# Page extract
BEGIN
# Specific 3D Printers, Scanners, & Hardware > Peachy Printer Forum >  tie-dye Prints

## Chayat

If I put drops of different pigments in the build area and tried not to agitate them together (before starting the print) would it result in a tie-dye style print?

----------


## Morten

I'm also curious about this, there are lots of interesting techniques for waterpainting or marbling (it could be fun to do something like this http://www.youtube.com/watch?v=NqedBekgLdo or this http://www.youtube.com/watch?v=SGy7wlZk1QI and then print a vase) that could let you blend manual art and robotic art.. if the resin works that way?

----------


## rylangrayston

Tie-dye Prints... what a great name for it!
we have done this and it looks really cool in time lapse, scrub to  1:04  in our main video to see it. 
https://www.kickstarter.com/projects...printer-and-sc

although technically in that shot the print stays in the red rein the hole time. 

I don't think the fact that pigments change the light  permeability of the resin, is  a big enough effect to cause problems.
END
# Tasks to complete
[1] Decide whether each statement agrees with the forum thread on tie-dye prints. Answer yes or no for (a), (b), and (c), and quote the words of the thread that settle each one. (a) One poster suggests marbling and then printing a vase. (b) The last reply expects the pigments' effect on light permeability to cause problems. (c) The last reply says the technique has already been tried.
[2] Write the next post in the forum thread on tie-dye prints, following its final reply.

# Source data
BEGIN
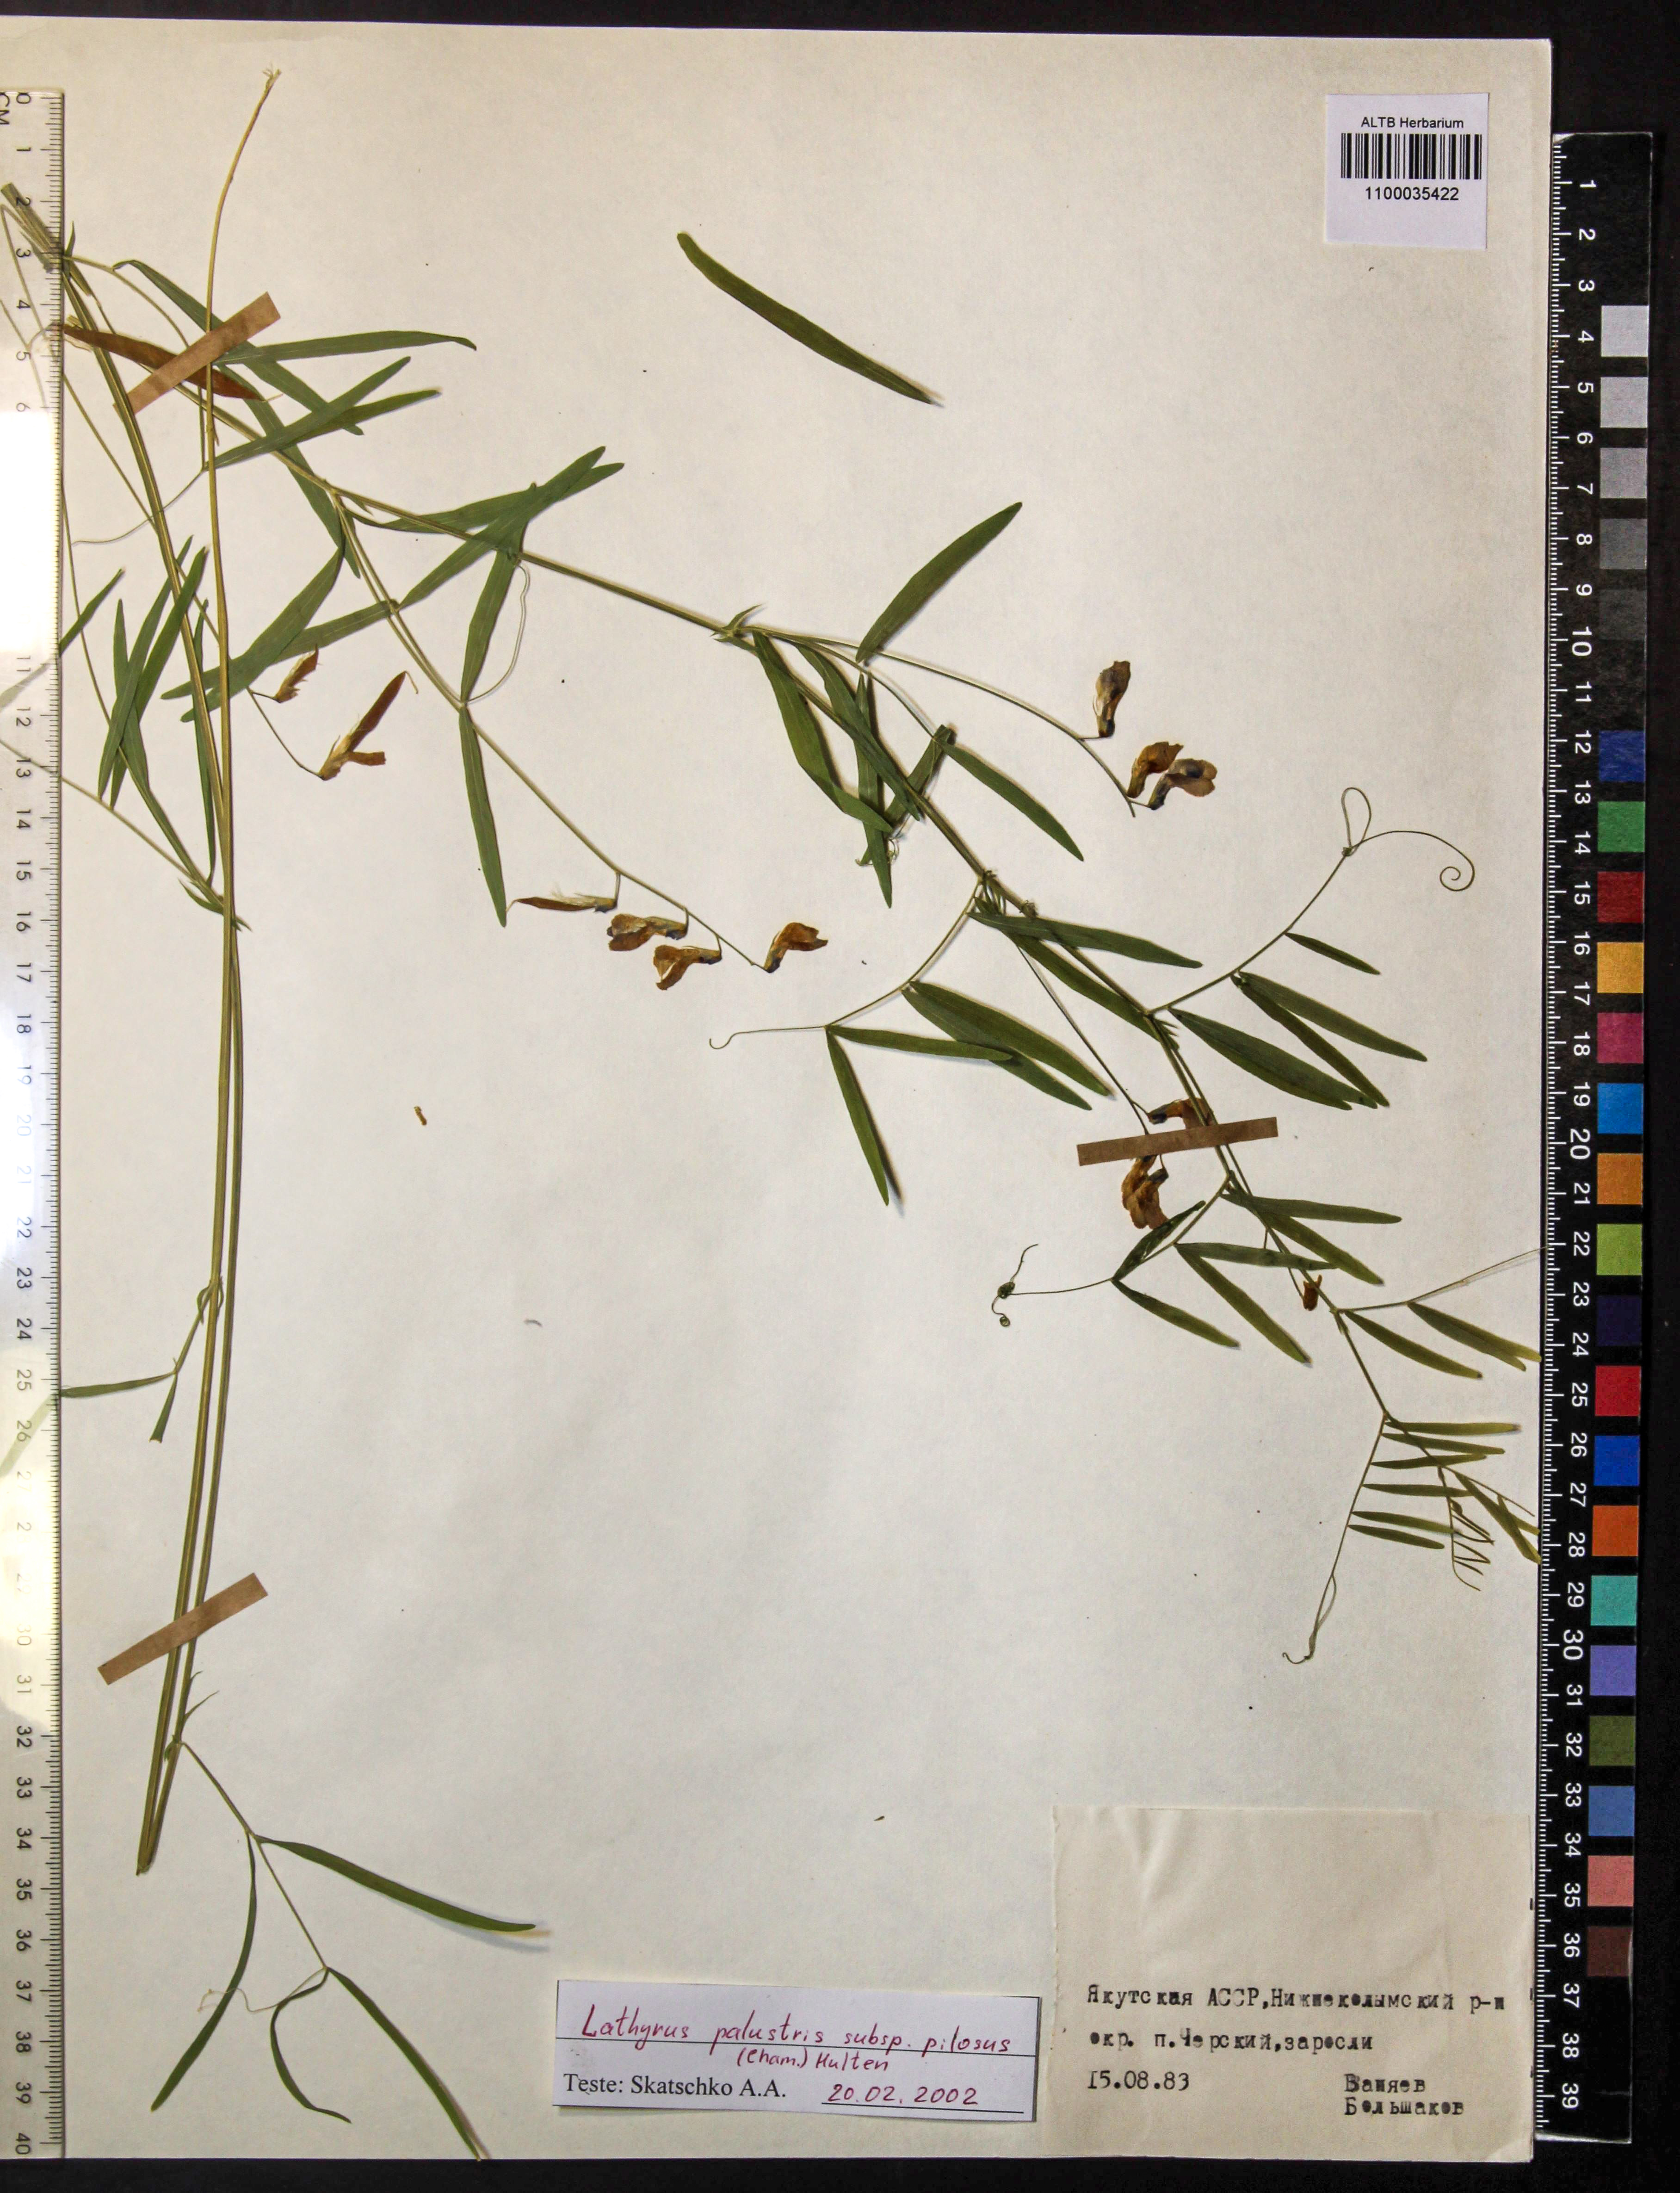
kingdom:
END
# Expected results
[1]
(a) Yes: "and then print a vase"
(b) No: "I don't think the fact that pigments change the light"
(c) Yes: "we have done this and it looks really cool in time lapse"

[2]
----------


## Feign

Huh, I never noticed that the first times watching the KS promo video, but now that you mention it, the time lapse makes it look like the dye is swirling crazily.

It seems like the kind of thing that would only be practical for large prints, as the smaller one has a pretty high probability of just printing in one part of the colors.

It does seem like an interesting thing to try, even just with my current "pipettes and UV laser pointer" setup.  (which I currently haven't been able to do anything interesting with, unfortunately)

I imagine dyes would work much differently with the viscosity of the photoresin than they do with water, though, and you would be limited to using transparent dyes.  Actually kind of exciting.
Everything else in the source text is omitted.